Patients Researching Cosmetic Surgery: Examine the Doctor's Website
Cosmetic Surgery: Promises and Pitfalls™
When looking for a plastic surgery practice, we go to the Internet for help.
It’s clear that the Internet has become the new yellow pages.
It is the modern way to find a plastic surgeon with the added benefit of getting information about the practice and the surgeon.
In the “old days” of using yellow pages, to get noticed a practice would have to have a full page advertisement with full-color which implied the best choice for the consumer. On the Internet, well-designed and eye-catching websites provide the same type of message: the best choice. Consumers should be aware that the size or quality of any advertisement is simply a function of money invested and may or may not reflect reality.
- Self-promoting statements (examples: the best, providing an exclusive technique, etc.) should be viewed with skepticism since such claims are impossible to verify.
- Best MD lists from different lay magazine publications may contain well qualified surgeons but their ranking system is unscientific. They can serve as great marketing for the publication and surgeons. This type of listing, though effective marketing and flattering to the individual surgeon, is not an assurance of quality.
- Before and after photos may seem like the ultimate criteria for selecting a surgeon. However, photos are helpful if one has the assurance that the pictures shown are actually a patient of that surgeon, that the results are typical (average), not the best one or two of a career, and that photographic techniques are consistent, including lighting, poses, makeup, etc. We are all familiar with the wonderful improvement in appearance that glamorized shots provide.
- Testimonials are always impressive, but always impossible to verify who authored them, unless patient identifies her/himself.
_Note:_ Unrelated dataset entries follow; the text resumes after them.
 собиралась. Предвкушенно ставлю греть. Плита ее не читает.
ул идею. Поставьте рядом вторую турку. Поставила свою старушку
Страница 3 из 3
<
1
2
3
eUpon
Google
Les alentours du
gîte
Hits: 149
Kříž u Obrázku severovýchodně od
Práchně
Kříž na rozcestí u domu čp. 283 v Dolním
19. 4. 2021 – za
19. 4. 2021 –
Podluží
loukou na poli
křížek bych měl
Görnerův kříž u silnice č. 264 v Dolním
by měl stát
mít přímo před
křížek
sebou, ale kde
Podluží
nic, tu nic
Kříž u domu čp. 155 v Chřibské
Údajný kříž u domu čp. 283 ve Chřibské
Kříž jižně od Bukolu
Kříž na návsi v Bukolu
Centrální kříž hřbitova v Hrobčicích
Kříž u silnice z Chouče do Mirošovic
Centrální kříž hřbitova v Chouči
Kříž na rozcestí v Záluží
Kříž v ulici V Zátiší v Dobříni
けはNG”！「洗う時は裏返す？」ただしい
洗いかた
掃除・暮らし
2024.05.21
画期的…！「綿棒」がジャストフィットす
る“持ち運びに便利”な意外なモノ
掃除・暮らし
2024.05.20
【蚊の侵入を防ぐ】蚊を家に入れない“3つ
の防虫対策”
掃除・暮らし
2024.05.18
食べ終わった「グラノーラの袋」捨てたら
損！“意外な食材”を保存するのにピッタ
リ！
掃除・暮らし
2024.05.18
- Recently, official-sounding “health care boards” and “professional societies” have be created to be inclusive of any physician who has the inclination and money to join. Unfortunately, this has been very effective in creating confusion in consumers. The consumer should beware of any surgeon who is not credentialed by an appropriate American Board of Medical Specialties (ABMS).
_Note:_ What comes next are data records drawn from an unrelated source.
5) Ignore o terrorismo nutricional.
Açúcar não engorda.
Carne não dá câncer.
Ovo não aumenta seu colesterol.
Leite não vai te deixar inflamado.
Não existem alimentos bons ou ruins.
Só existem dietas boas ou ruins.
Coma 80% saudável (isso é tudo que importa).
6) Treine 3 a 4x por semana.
- There is no professional regulation of the content posted on individual practice websites. Ethical guidelines by plastic surgical societies have been liberalized in recent years due to media pressures and the threat of litigation.
- We have made a concerted effort to provide factual information on our website.
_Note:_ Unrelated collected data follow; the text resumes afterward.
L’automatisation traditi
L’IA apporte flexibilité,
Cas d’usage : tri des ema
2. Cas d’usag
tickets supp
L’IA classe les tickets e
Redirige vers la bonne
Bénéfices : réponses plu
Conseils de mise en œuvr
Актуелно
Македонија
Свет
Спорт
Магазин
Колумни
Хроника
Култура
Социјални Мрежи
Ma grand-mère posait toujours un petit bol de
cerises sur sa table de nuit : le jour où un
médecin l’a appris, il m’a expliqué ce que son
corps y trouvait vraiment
Just as our practice is scientifically based, so is the information we present on our website.
Any personal bias is reserved for information where we state it is our “opinion”.
- Many subjects covered on our site are controversial and are rarely seen on other
- The innovative procedures that we describe on our site are all published in
peer-reviewed professional publications, which are actually available on our website.
- While consumers view before and after pictures as a valuable factor in
selecting surgeon, we have made the decision to omit patient pictures from our site. We
believe that photos can be very misleading, can be manipulated by patient selection (who
is going to show a bad result?) and well-staged, glamorized shots are meaningless. Of
course we personally view and discuss before and after pictures in our consultations.
- No testimonials are listed on our website.
- We have had our website professionally designed, but have insisted that it
represents our ethical and professional standards. Our website is as unique as our practice.